Critique: Mom is too mean in the beginning for such a quick change of heart to be believable. Pacing is inconsistent. It slows down too much when Mom is telling Amberlee’s story.

Personal note: In a realistically based story like this, it always makes me a little uncomfortable when you throw in corporeal visitations from the deceased. I don’t mind dreams or even a waking vision, but when you can hold their hand and they give you their clothing, it sort of creeps me out a little. Maybe it wouldn’t bother other readers.

What I liked best: Great dialog between John and Nikki at the beginning.

Publication ready: Not quite yet, but it has potential.

Author: LDS Publisher

I am an anonymous blogger who works in the LDS publishing industry. I blog about topics that help authors seeking publication and about published fiction by LDS authors.

5 thoughts on “18 The Christmas Angel”

  1. Great opener. What a rough family situation, and we're plunged right into it.

    This is very descriptive and detailed writing. I feel like there's a great balance of dialogue and description, and the story is always moving forward.

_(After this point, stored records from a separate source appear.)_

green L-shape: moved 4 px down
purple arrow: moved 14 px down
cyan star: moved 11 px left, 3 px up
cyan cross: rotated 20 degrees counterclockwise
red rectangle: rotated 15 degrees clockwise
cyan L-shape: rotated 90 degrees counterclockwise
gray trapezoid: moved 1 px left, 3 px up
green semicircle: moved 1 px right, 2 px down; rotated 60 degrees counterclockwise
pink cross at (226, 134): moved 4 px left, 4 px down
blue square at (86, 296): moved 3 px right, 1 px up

    I like how the story has a bit of the supernatural in it. I guess the Charles Dickens tradition makes that feel very appropriate for a Christmas story.

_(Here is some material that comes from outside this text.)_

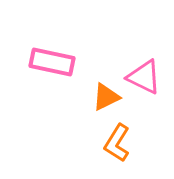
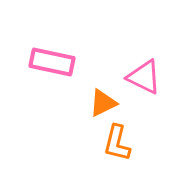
orange triangle: moved 3 px left, 6 px down
orange L-shape: rotated 18 degrees counterclockwise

    One question I have is about Nikki. Isn't her character a little over the top? Would any mom really be so heartless? The turning off the radio, breakfast in the car, yanking Sarah's arm–it seems pretty extreme.

    I had a hard time understanding Sarah's age as well. Thinking that all her parents do these days is fight seems pretty old for a child, so initially I thought she was a younger teenager, but then she wants a doll. Also, a very young child wouldn't actively resist her mom in the store, she'd just throw a fit instead, right? Sarah seems to understand too much of what's going on and to think of things to rationally to be a child young enough to want a doll.

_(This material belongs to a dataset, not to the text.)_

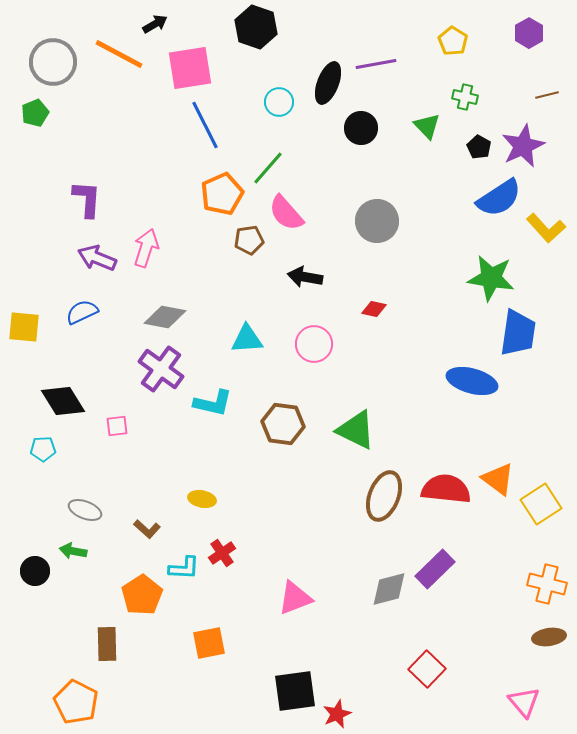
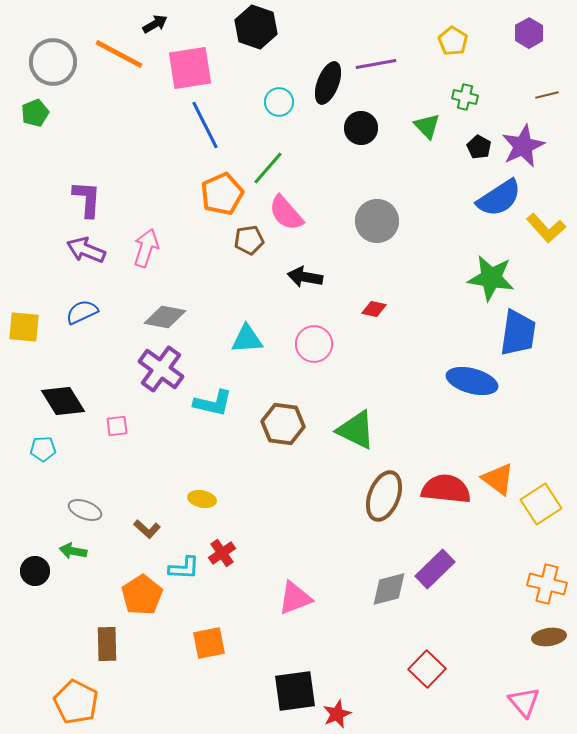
purple arrow at (97, 258): moved 11 px left, 8 px up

    The other inconsistency in the story is that if Amberlee died before Sarah was even born then why would Nikki be blowing up right now? It seems like she would always hate Christmas, but the beginning of the story makes it sound like this year was worse than ever and I don't see a cause. It also makes it feel like Sarah's never had enough mother love, and seven years of heavy grieving and taking it out on a younger child seems pretty extreme. I would think that if it really was as horrible as it is in the beginning of the story, Nikki and John's marriage certainly wouldn't have survived this long.

    One idea to fix the extremity of Nikki's anger is for Sarah to think about how the family always seemed to fall apart around Christmas. There's nothing in the story right now to tell us that Nikki's only like this around the holidays, so I assume that she's like this all the time, which is what I think is too extreme.

  2. This would have been my third vote, if I could vote for three. I am impressed again with Thoughtful Reader's critique. Since my dad was killed two weeks before Christmas, I can vouch for the Holidays being a bad time for the mom, but she didn't let it show. It seems unbelievable that parents would hide the death of an older child from the younger one. And what about pictures that would be around the home? Really, having the younger child know about her older sister wouldn't mean she would recognize her as an adult and wouldn't decrease the interest to the reader even if it did decrease the mystery. Once the author takes care of those things, it could be a winner.